“The dew is falling everywhere,
And wet is every rose.
The gentle breath of heaven blows.”
It blows the perfume of the Beauty that is Worship into the heart of this devout enthusiast. His mind is a casket that holds the most precious gems of the Sikh religion and ideals, and gives them forth to an unenlightened world. Nanak, Gobind, Teg Bahadur, the names of the Ten Masters (whose lives he has written) sound in his ears day and night.
The loneliness of exile rings through the quivering poems of Manmohan Ghose.
“Lost is that country, and all but forgotten
’Mid these chill breezes ...”
All true poets love trees; Manmohan Ghose is no exception:
“Willow sweet, willow sad, willow by the river,
Taught by pensive love to droop, where ceaseless waters shiver.”
Mrs. Pankajini Basu is represented by one poem, “Basanta Panchami,” a description of the famous Spring Festival. One line, in particular, stands out: “Ever sorrowful, ever ill-starred, are we women of Bengal, all of us,” and, one might add, ever devout, ever faithful. The eternal question of Indian womanhood cannot be dismissed with a shrug of the shoulders. Mrs. Naidu’s lines:
“What further need hath she of loveliness
Whom Death hath parted from her lord’s caress?”
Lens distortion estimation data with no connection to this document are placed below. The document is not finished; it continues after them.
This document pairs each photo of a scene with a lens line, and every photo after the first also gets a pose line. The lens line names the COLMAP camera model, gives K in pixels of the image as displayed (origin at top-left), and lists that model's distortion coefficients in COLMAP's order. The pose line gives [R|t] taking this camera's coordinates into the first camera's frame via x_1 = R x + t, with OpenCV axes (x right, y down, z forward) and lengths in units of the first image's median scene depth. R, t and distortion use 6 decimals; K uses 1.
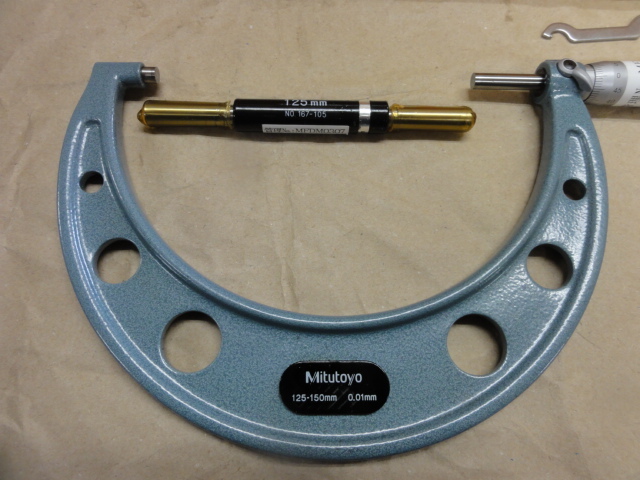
lens RADIAL K [[457.2, 0, 320.0], [0, 457.2, 240.0], [0, 0, 1]] dist [0.002850, -0.001893]
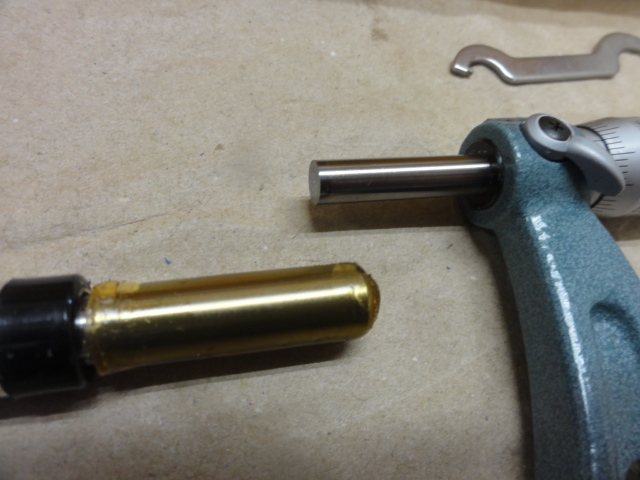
lens RADIAL K [[457.2, 0, 320.0], [0, 457.2, 240.0], [0, 0, 1]] dist [0.002850, -0.001893]
pose [[0.962563, -0.093747, 0.254329, 0.223063], [0.127224, 0.984768, -0.118519, -0.238713], [-0.239344, 0.146439, 0.959828, 0.611226]]
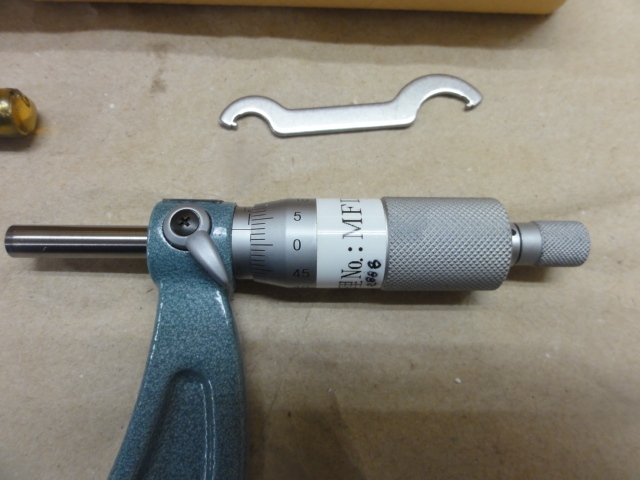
lens RADIAL K [[441.3, 0, 320.0], [0, 441.3, 240.0], [0, 0, 1]] dist [0.002353, -0.022610]
pose [[0.999987, -0.001737, 0.004707, 0.591035], [0.001436, 0.997987, 0.063396, -0.344127], [-0.004808, -0.063389, 0.997977, 0.498298]]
seem to strike at the heart of the matter. Time alone will solve a problem which at the moment is very vexed indeed. It would seem almost that in their poems these Indian women express all the fullness of their hearts in love-songs, hymns of conjugal devotion, lamentations, praise of physical beauty, and tributes of faith. Emotional outlets of warm, loyal natures, yet always with the underlying sadness that is the birthright of Hind, like an anthem at evening or the eyes of a convent sister. Melancholy glides like pearly vapour through “The Island Grave” of Sri Aurobindo Ghose:
“And I will meet thee in that lonely place,
Then the grey dawn shall end my hateful days
And death admit me to the silent ways.”